_EXTRACTED TEXT_.
◇ ◇ ◇ ◇

Martial Arts Movies Are Valuable

Martial Arts movies are valuable even though they are often dismissed. People often turn their nose up when Martial Arts movies are discussed.

The Shaw Brothers Showed The Way

Shaw Brothers Logo

These moves stretch the ideas of physics and human performance. Running through the treetops in, Crouching Tiger, Hidden Dragon. The Samurai that can slice a head off its shoulder and still stay in place for a moment only to slough to the ground. Or the perfect cylinder of human flesh punched out of the bad guy’s abdomen in the movie, “Kung-Pow.” Ok, not the best example.

Taking The Idea Too Far

These are movies. Most of the time we relax and enjoy them for what they are. Entertainment. But some people blur reality with fiction. I remember standing in line at a movie theater in Tacoma Washington. I was there to see the new Steven Segal movie. The guy in front of me was dressed as Segal, wearing Chinese kung-fu shoes and a ponytail. Dressed in black his emulation of Segal was spot on.

Steven Segal With a Knife

Here is how martial arts movies are valuable as a larger thing exists. If you can see a martial arts technique in a movie it is persuasive, you think you may be able to do that. Not fighting a half dozen henchmen in an underground labyrinth on a private island. But you got inspired to try the double spin kick.

If your mind can see the movie move, it becomes tangible in your mind. If something is a concept seeing it as achievable is unlikely.

Martial arts movies are formulaic and often predictable, but so.

◇ ◇ ◇ ◇

_SUPPLIED DATA_.
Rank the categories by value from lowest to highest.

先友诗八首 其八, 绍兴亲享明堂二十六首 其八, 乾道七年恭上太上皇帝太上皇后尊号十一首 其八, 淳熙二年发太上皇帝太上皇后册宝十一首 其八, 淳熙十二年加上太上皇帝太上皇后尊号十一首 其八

◇ ◇ ◇ ◇

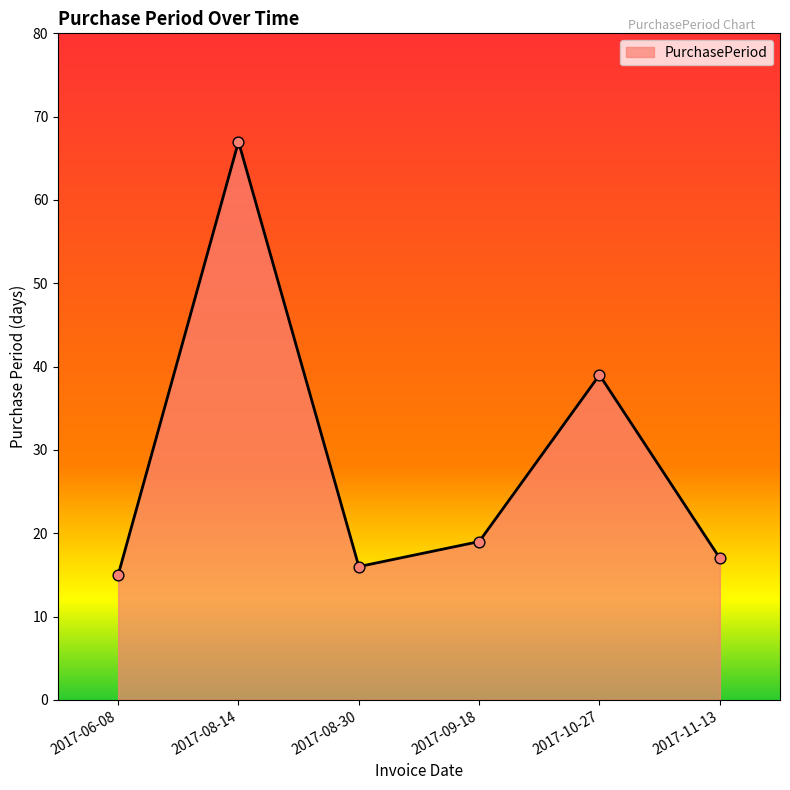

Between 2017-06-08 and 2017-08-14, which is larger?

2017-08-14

◇ ◇ ◇ ◇

_REQUIRED TASKS_.
1. Decide whether each statement below agrees with the piece on martial arts movies, answering yes or no and quoting the exact words of the piece that settle it.
(a) The writer stood in a movie theater line in Tacoma behind a man dressed as Segal.
(b) The human-flesh cylinder punched out of a villain's abdomen comes from Crouching Tiger, Hidden Dragon.
(c) The piece says a move seen in a movie becomes tangible in the mind.
2. Proceed with the piece on martial arts movies, writing on from its last line.

_ANSWER SET_.
1.
(a) Yes: "I remember standing in line at a movie theater in Tacoma Washington." and "The guy in front of me was dressed as Segal"
(b) No: "the perfect cylinder of human flesh punched out of the bad guy’s abdomen in the movie, “Kung-Pow.”"
(c) Yes: "If your mind can see the movie move, it becomes tangible in your mind."

2.
In the early eighties, Sunday morning was Kung-Fu Theater, 11 am my time. I could see it. I was inspired not even being aware of all the things on the screen. And the visual, the persuasive, the example.

Take a favorite martial arts movie and go to a scene you like. Analyze the moves. Yes, we know it is fake. Making a movie means filling with jump cuts, many angles, and multiple takes. Again, So.

Find that move and go see if you can make it work? See if you can make it real. If you can make it work, great. If you can’t make it real, well we learn something in the process.

This isn’t a deep pondering of the biomechanics and intent of the movie martial arts techniques. The goal of the movie is to entertain you enough you will spend some money to see it. But we get to use the visual as a piece of persuasion that can nest in our brain.

An Action Christmas?

This is far greater than a concept. And it is fun. Yeah, have some martial arts movie-inspired fun and learn something in the process. You can use this time to discover martial arts movies are valuable. I still contend, Road House, is a martial art movie, not an action movie. And while I’m at it, Die Hard, is not a Christmas movie.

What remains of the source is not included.